Reputation: 3584
Suppose I have a data frame with a few numbers in the first column. I want to take these numbers, use them as locations in a string, and take a substring that includes 2 characters before and after that location. To clarify,
aggSN <- data.frame(V1=c(5,6,7,8),V2="blah")
gen <- "AJSDAFKSDAFJKLASDFKJKA" # <- take this string
aggSN # <- take the numbers in the first column
# V1 V2
# 5 blah
# 6 blah
# 7 blah
# 8 blah
and create a new column V3 that looks like
aggSN
# V1 V2 V3
# 5 blah SDAFK # <- took the two characters before and after the 5th character
# 6 blah DAFKS # <- took the two characters before and after the 6th character
# 7 blah AFKSD # <- took the two characters before and after the 7th character
# 10 blah SDAFJ # <- took the two characters before and after the 10th character
# 2 blah AJSD # <- here you can see that it the substring cuts off
Currently I am using a for loop, which works, but takes a lot of time on very large data frames and large strings. Are there any alternatives to this? Thank you.
fillvector <- ""
for(j in 1:nrow(aggSN)){fillvector[j] <- substr(gen,aggSN[j,V1]-2,aggSN[j,V1]+2)}
aggSN$V9 <- fillvector
Upvotes: 2
Views: 136
Reputation: 99331
You can use substring()
without writing a loop
aggSN <- data.frame(V1=c(5,6,7,8,2),V2="blah")

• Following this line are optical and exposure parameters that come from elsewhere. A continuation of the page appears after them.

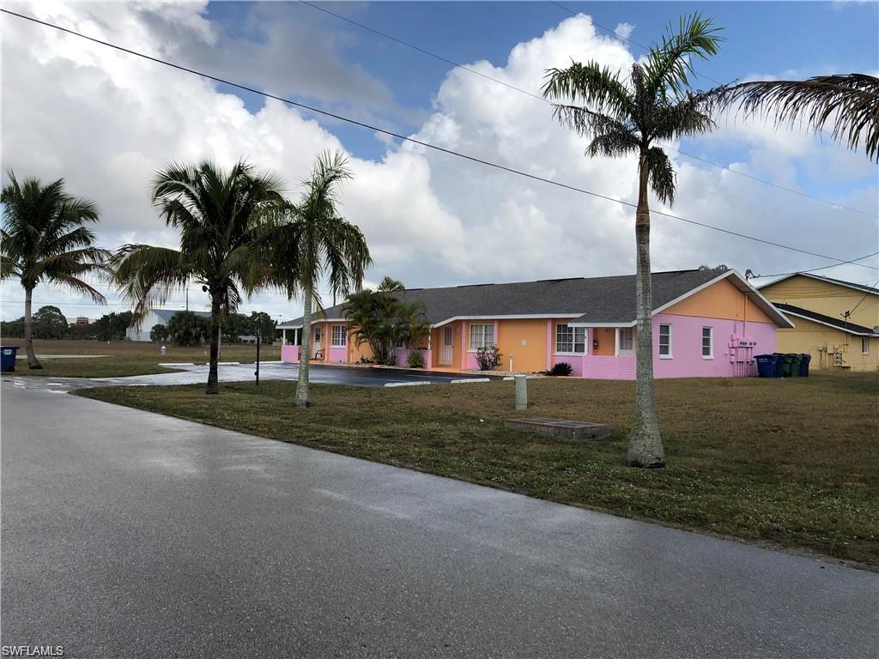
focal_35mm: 28
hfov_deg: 63.4
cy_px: 330
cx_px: 440
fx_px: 711
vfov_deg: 49.7
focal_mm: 3.99
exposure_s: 1/2433
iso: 20
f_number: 1.8
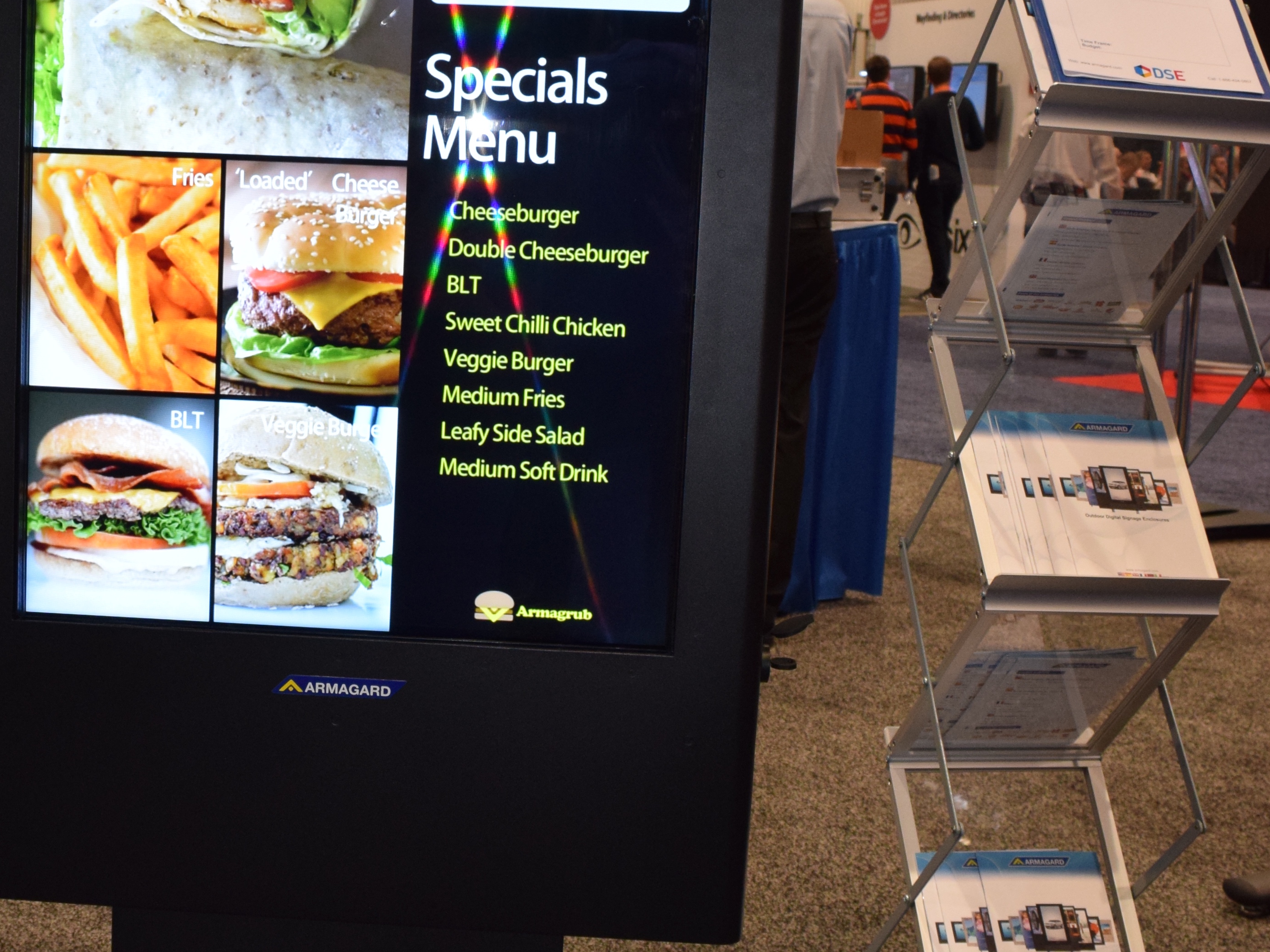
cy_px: 424
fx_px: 2055
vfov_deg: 26.1
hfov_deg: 33.9
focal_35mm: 56
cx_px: 374
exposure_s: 1/100
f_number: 5
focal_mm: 18
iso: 800
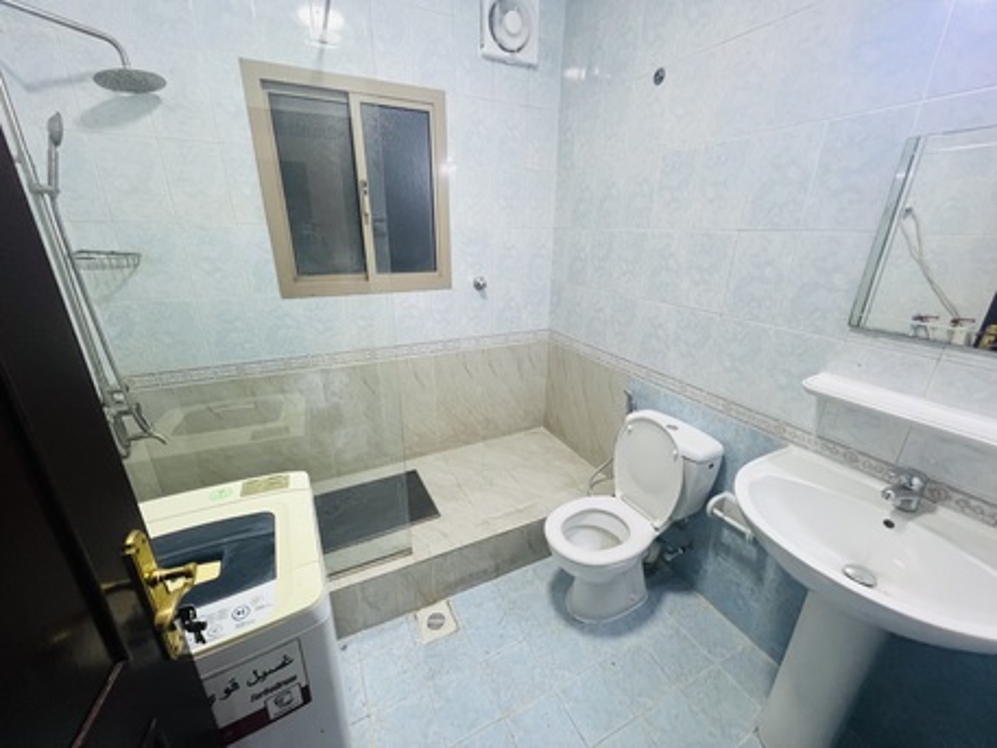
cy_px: 374
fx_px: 375
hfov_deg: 106.2
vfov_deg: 89.9
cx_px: 498
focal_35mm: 13
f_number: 1.8
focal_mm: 1.57
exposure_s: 1/100
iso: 250
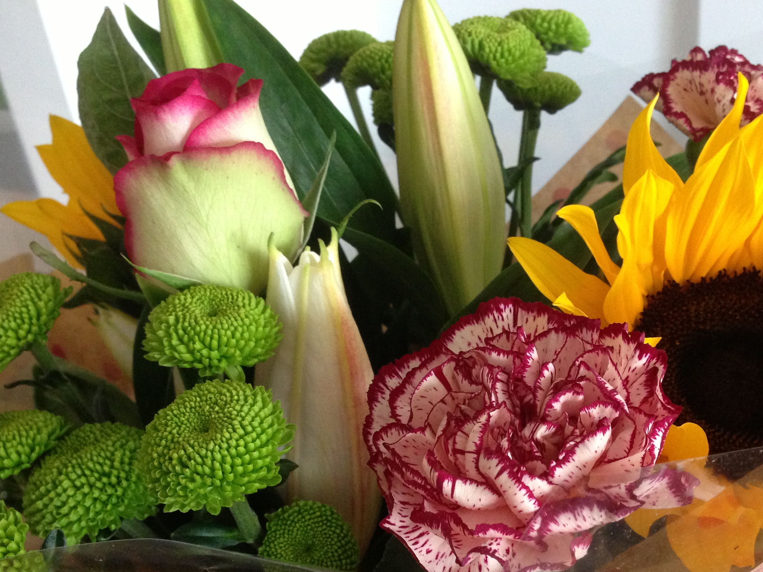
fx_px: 1080
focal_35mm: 49
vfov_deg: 29.4
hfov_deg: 38.9
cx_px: 391
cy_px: 407
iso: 320
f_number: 2.4
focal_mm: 4.13
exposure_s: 1/20
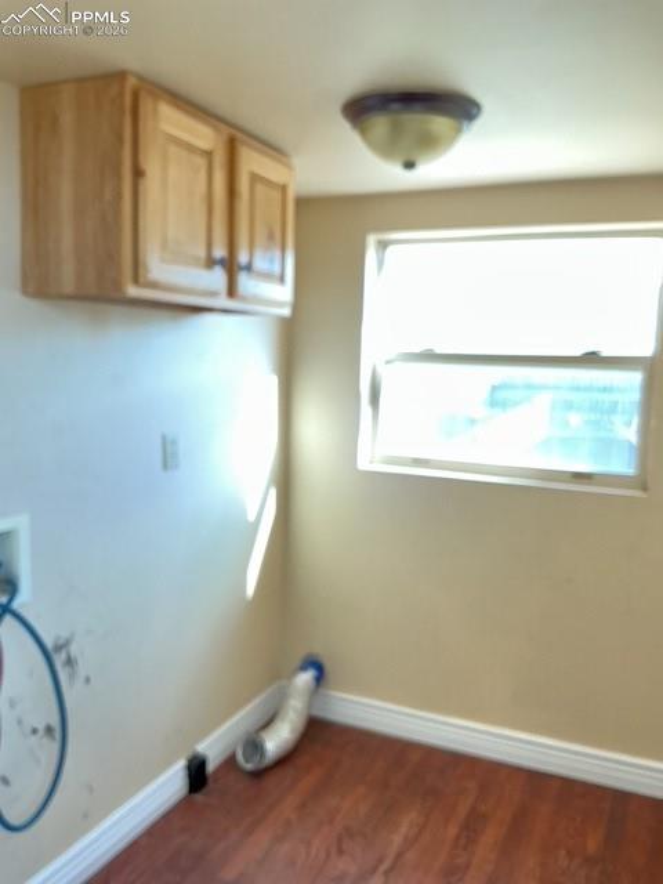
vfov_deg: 61.7
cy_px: 442
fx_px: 741
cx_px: 332
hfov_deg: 48.2
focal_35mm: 29
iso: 160
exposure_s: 1/60
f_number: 1.8
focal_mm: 3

gen <- "AJSDAFKSDAFJKLASDFKJKA"
with(aggSN, substring(gen, V1-2, V1+2))
# [1] "SDAFK" "DAFKS" "AFKSD" "FKSDA" "AJSD"
So to add the new column,
aggSN$V3 <- with(aggSN, substring(gen, V1-2, V1+2))
aggSN
# V1 V2 V3
# 1 5 blah SDAFK
# 2 6 blah DAFKS
# 3 7 blah AFKSD
# 4 8 blah FKSDA
# 5 2 blah AJSD
If you are after something a bit faster, I would go with stringi::stri_sub
in place of substring()
.
Upvotes: 4
Reputation: 4686
aggSN$V3 <- sapply(aggSN$V1, function(x) substr(gen, x-2, x+2))
should do the trick.
> aggSN
V1 V2 V3
1 5 blah SDAFK
2 6 blah DAFKS
3 7 blah AFKSD
4 8 blah FKSDA
With your different example
> aggSN
V1 V2 V3
1 5 blah SDAFK
2 6 blah DAFKS
3 7 blah AFKSD
4 10 blah SDAFJ
5 2 blah AJSD
Upvotes: 2